If you run tar -xzf full_data_release_tar.tgz, it will create a new directory
called data with two sub-directories.
For the files in O2_population_data/reruns/, they must be read in with the deepish module. You can then cast the posterior to a pandas DataFrame:
import deepdish
from pandas import DataFrame
data = deepdish.io.load('mass_c_iid_mag_two_comp_ind_tilt_result.h5')
post = DataFrame.from_dict(data['posterior’])
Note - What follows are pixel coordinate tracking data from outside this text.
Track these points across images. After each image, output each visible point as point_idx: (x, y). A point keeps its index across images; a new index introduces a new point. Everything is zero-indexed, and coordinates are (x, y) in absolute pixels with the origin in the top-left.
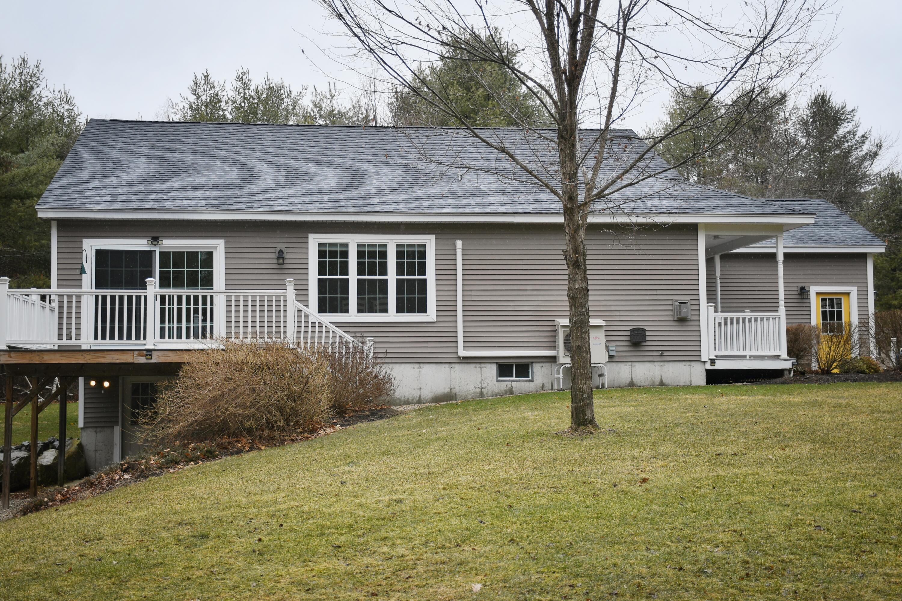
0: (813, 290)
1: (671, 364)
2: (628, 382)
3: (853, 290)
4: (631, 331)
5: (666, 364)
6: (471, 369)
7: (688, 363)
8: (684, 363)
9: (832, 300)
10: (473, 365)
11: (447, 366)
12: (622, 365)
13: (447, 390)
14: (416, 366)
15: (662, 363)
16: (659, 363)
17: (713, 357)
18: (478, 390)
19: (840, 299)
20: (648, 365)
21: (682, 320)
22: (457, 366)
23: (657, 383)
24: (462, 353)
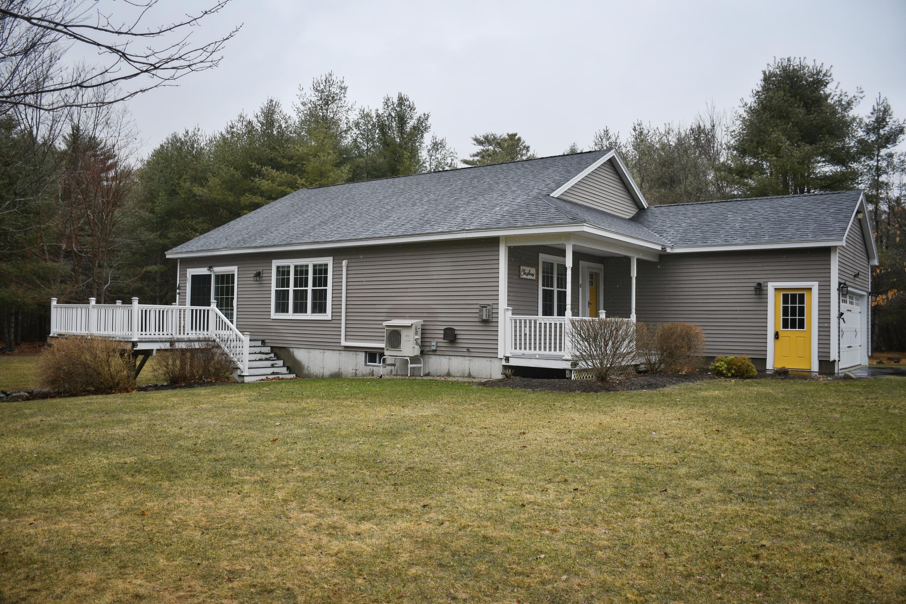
0: (771, 286)
1: (477, 359)
2: (446, 372)
3: (815, 285)
4: (445, 330)
5: (473, 358)
6: (350, 355)
7: (490, 359)
8: (487, 359)
9: (793, 296)
10: (352, 353)
11: (338, 352)
12: (443, 358)
13: (337, 370)
14: (322, 351)
15: (471, 358)
16: (468, 358)
17: (508, 355)
18: (354, 371)
19: (803, 295)
20: (460, 359)
21: (486, 322)
22: (343, 352)
23: (466, 375)
24: (344, 343)
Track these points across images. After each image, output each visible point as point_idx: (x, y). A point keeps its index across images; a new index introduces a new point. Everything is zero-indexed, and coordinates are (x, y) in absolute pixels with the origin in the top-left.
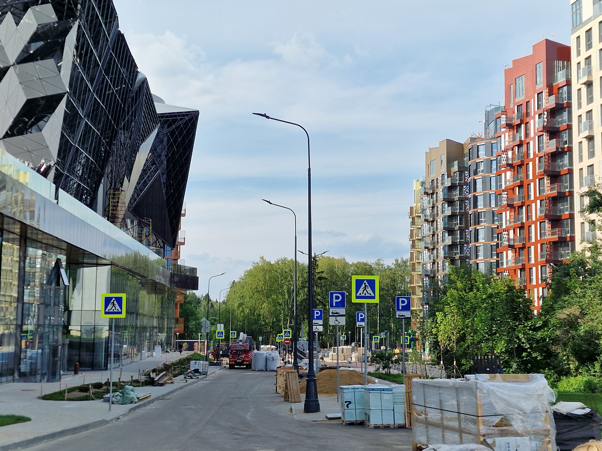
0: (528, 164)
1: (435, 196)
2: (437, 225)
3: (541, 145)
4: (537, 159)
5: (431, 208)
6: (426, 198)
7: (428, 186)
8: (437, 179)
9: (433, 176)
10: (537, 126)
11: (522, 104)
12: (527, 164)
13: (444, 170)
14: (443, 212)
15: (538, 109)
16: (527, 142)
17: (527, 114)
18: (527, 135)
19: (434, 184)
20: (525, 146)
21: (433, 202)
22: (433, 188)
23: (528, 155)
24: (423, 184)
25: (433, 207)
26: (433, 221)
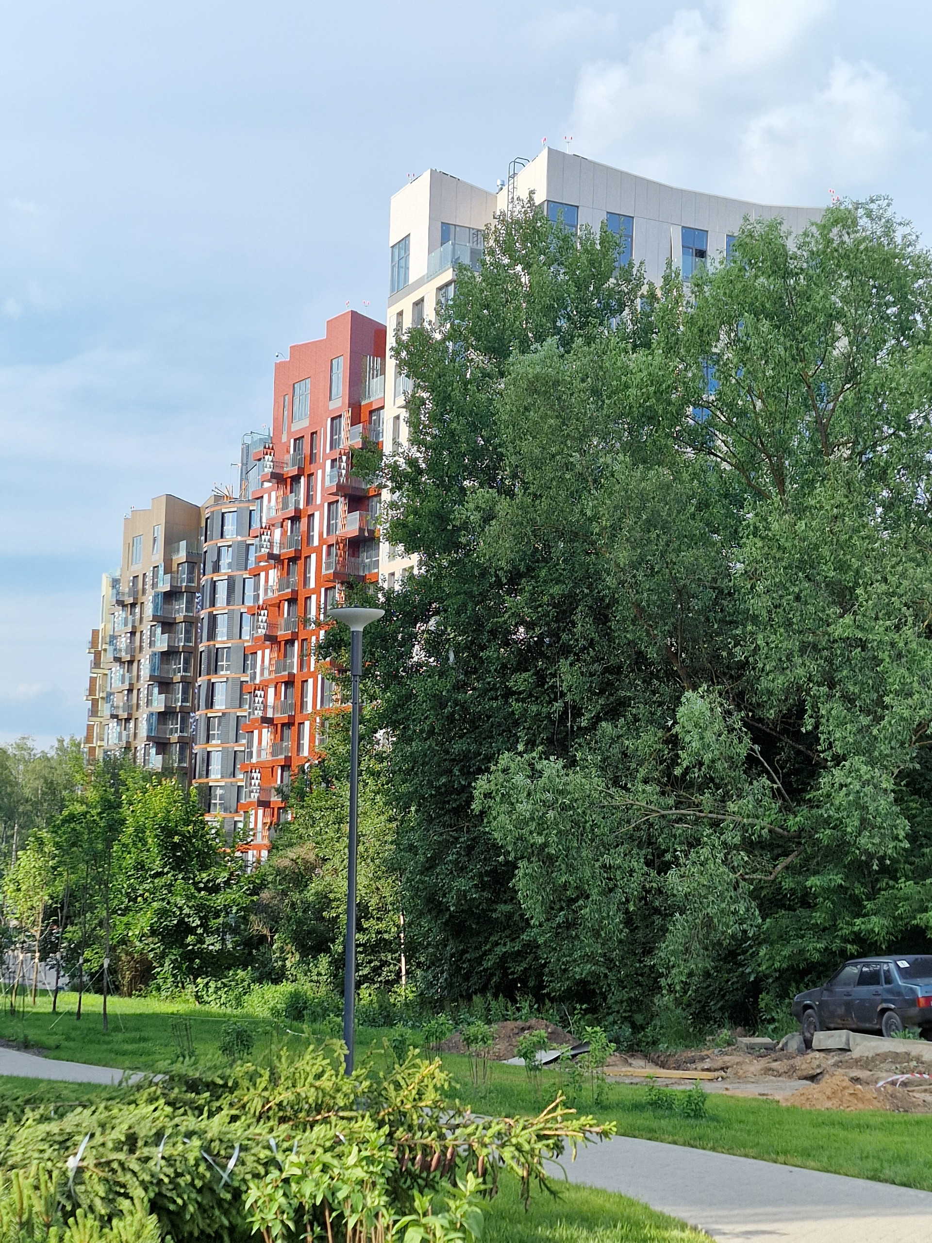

The data are separated into sub-directories corresponding to the waveform model used the obtain the individual-event posterior samples. The parameter names are as follows, compared to the latex in Table I of https://dcc.ligo.org/LIGO-P1800324
‘alpha’ - \alpha
‘beta’ - \beta_q
‘delta_m’ - \delta m
‘lam’ - \lambda_m
‘log_likelihood'
'log_prior'
‘mmax’ - m_{\max}
‘mmin’ - m_{\min}
‘mpp’ - \mu_{m}
‘mu_chi’ - E[a]
'rate’ (units of Gpc^-3 yr^-1)
‘sigma_1’ - \sigma_1
‘sigma_2’ - \sigma_2
‘sigma_chi’ - Var[a]
‘sigpp’ - \sigma_{m}
‘xi’ - \zeta
The files found in o2_pop_data_rit can be read in using h5py. This directory is separated into ppd_samples and source_data, which have the same hyper-parameter samples for a sub-directory with the same name. For example, modelA_nonsingularspins_alignedspinVT_quadratic_IMRP_all uses the mass model A from the paper, includes nonsingular spin configurations, calculates the sensitive spacetime volume including the effects from aligned spins, and uses the IMRPhenomPv2 posterior samples for all individual events. The meaning of the other directories can be inferred analogously, and more details are provided in the paper.
The ppd_samples.hdf5 files have the hyper-parameter posteriors as well as samples from the PPDs saved. It is recommended to use the hyper-parameter posteriors stored in these files over the posteriors_cleaned.hdf5 files, as they are easier to access. The posteriors_cleaned.hdf5 files in the source_data directory have the hyper-parameter posterior samples as well as additional information on the setup of the runs. The “constants” key indicates which parameters were set to fixed values during the sampling, and can be accessed as:
import h5py
data = h5py.File('posteriors_cleaned.hdf5','r')
constants = dict(data['constants'].attrs)
The variable names in the order that they appear in np.array(data['pos’]) in this file can be accessed as data.attrs["variable_names"].decode("utf-8").split(",")
Both the ppd_samples.hdf5 and the posteriors_cleaned.hdf5 files use the following parameter names compared to Table I of the paper:
'E_chi1', ‘E_chi2’ - E[a] assuming a_1 and a_2 are drawn from independent Beta distributions
'Var_chi1', ‘Var_chi2’ - Var[a] assuming a_1 and a_2 are drawn from independent Beta distributions
‘alpha_m’ - \alpha
‘beta_q’ - \beta_q
‘log10_rate’ - units of log_{10}( Gpc^-3 yr^-1)
‘m_max’ - m_{\max}
‘m_min’ - m_{\min}
‘mu_cos1’ - Mean of the cos_tilt_1 distribution, fixed to 1 (check “constants”)
‘mu_cos2’ - Mean of the cos_tilt_2 distribution, fixed to 1 (check “constants”)
‘sigma_cos1’ - \sigma_1
‘sigma_cos2’ - \sigma_2
We note that the spin magnitude distribution used in these files is not described in detail in the paper. Instead of assuming that the two component spin magnitudes are drawn from the same beta distribution, they are fit to independent beta distributions characterized by (E[a_1], Var[a_1]) and (E[a_2], Var[a_2]).